The Video Stars: Top 10 Dramas
I’ve decided to take a short break from albums to make a few top ten lists. This week I have been on a major music video kick, and as a result I have discovered a whole new respect for the medium. Just like physical albums allow us as listeners to tangibly and contextually connect with the music, videos allow us to experience a song in new, visual way.
There are those skeptics who would see music videos nothing more than advertisements, and I can see some truth in that: videos can massively effect the reception of a song or an album in the mainstream, so I’m sure many are made for purely promotional purposes. But as I have been watching and picking videos for top 10 lists, I’ve been convinced of music video as a whole artistic category on its own.
I have grouped the videos based on what genre the video best fits into, and have one self-appointed rule that no video can be in two lists (even if they clearly fit into several). Let’s begin with my top 10 dramatic music videos. These videos all have an uncanny ability to tell a story.
10. Mr. Brightside – The Killers, 2004. Directed by Brad and Brian Palmer.
This song tells a great story all on its own, but with some incredible costumes, great acting, a magical setting, and references to one of my all time favorite movies (Moulin Rouge), the jealousy Brandon Flowers sings about comes to life.
9. This is Hardcore – Pulp, 1998. Directed by Doug Nichol.
Three stories are interwoven, all using old film imagery to remind us that it is all hollywood pretend – a fitting mask for a song about a destructive lifestyle. Creative and beautiful exploration of the song without taking a literal approach, but I kept it in the drama category because it holds intrigue, and asks us to look for the story behind the stories.
8. Like a Prayer – Madonna, 1989. Directed by Mary Lambert.
Better known for its controversy with the Catholic Church and Pepsi, Like a Prayer actually tells a captivating story about a black man wrongfully accused of rape while still capturing the themes of spiritual and sexual ecstasy in the song. Many videos would go on to push the envelope in order to gain popularity through controversy, but few would do it as well as Madonna.
7. November Rain – Guns n’ Roses, 1992. Directed by Andy Morahan.
An epic video for an epic song. And it has become so Iconic. And coolest setting for a guitar solo of all time. The story for the video is based on Del James’ short story “Without You”, which gives a bit more context for the bride’s death, but it seems GNR have decided to go for mystery here. I think it works.
6. Nothing Compares 2 U – Sinead O’Conner, 1990. Directed by John Maybury.

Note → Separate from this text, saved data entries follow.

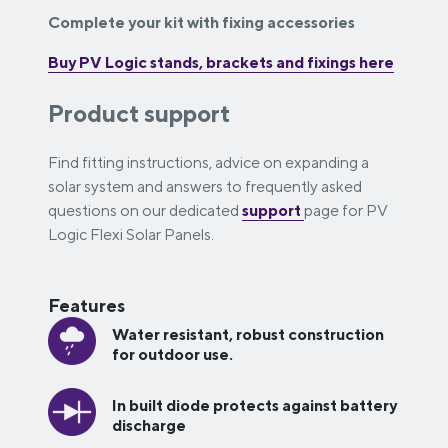
Complete your kit with fixing accessories
Buy PV Logic stands, brackets and fixings here
Product support
Find fitting instructions, advice on expanding a
solar system and answers to frequently asked
questions on our dedicated
support
page for PV
Logic Flexi Solar Panels.
Features
Water resistant, robust construction
for outdoor use.
In built diode protects against battery
discharge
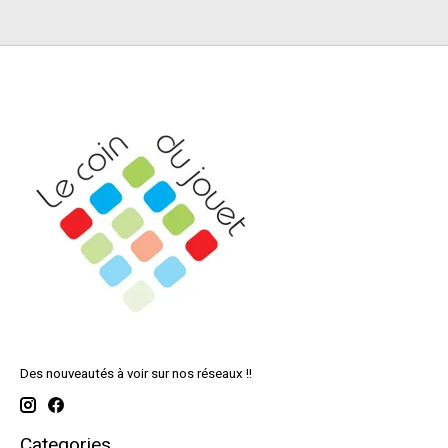
Des nouveautés à voir sur nos réseaux !!
Categories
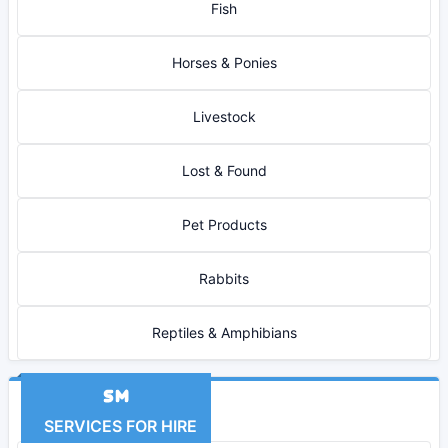
Fish
Horses & Ponies
Livestock
Lost & Found
Pet Products
Rabbits
Reptiles & Amphibians
SERVICES FOR HIRE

Pretty much the opposite of November Rain, Sinead O’Conner gives us one of the most vulnerable moments in music video history: her unavoidable face. The story doesn’t need to be spelled out because our interest is in the emotions of this character, and we can’t look away. In the same vane, check out Janelle Monae’s “Cold War”.
5. Rabbit in Your Headlights – UNKLE feat. Thom Yorke, 1998. Directed by Jonathan Glazer.

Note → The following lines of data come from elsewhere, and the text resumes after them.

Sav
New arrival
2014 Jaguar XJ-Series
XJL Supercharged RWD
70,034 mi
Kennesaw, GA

Eerie and intriguing, this videa was hard for me to watch at first and now I can’t stop. Is this a simple story about a man with mental illness, or is it a parable about the way society tackles its problems? Either way, Rabbit in Your Headlights is thought provoking and unexpectedly beautiful.
4. Vidrar Vel Til Loftarasa – Sigur Ros, 2001. Directed by Arni & Kinski.
The slow motion adds to the drama and beauty – very few directors hold a cinematographic candle to Icelandic duo Arni and Kinski – while telling a story so important, and yet barely before tackeled through music video. I especially love the faces of the crowd at the football match.
3. The Scientist – Coldplay, 2001. Directed by Jamie Thraves.
Others have down the backwards thing, but none have done so in such a narrative focused and appropriate way, allowing us to nearly forget the novelty of it. And I’m sure no one has done as convincing a job at singing in reverse action as Martin does here – mind you, it took him a whole month to learn to do it. Oh yeah, and I think this is the only backwards video to not use the water effect. An accomplishment in its own right.
2. Just – Radiohead, 1995. Directed by Jamie Thraves.
The best stories keep you guessing, even after you’ve heard them. This is one of those. Also, the best use (and non-use) of subtitles ever.
1. Hurt – Johnny Cash, 2002. Directed by Mark Romanek.
Everytime I watched this video it climbed higher up the list until I simply couldn’t deny it the number 1 spot. First of all, this is one of the best covers of all time. “Hurt” is given all the more meaning when sung by someone who has lived as much life as Johnny Cash has. And the line “my empire of dirt” is given a new context from a superstar in his 70’s.
The video is fairly simple autobiography, with Romanek piecing old footage together, and yet he does so carefully and musically. Cash allows himself to be vulnerable so near the end of his life, giving this video a haunting sense of eulogy or epitaph. A fantastic last word from a complicated and beautiful man that gets better and better every time you watch it. Really.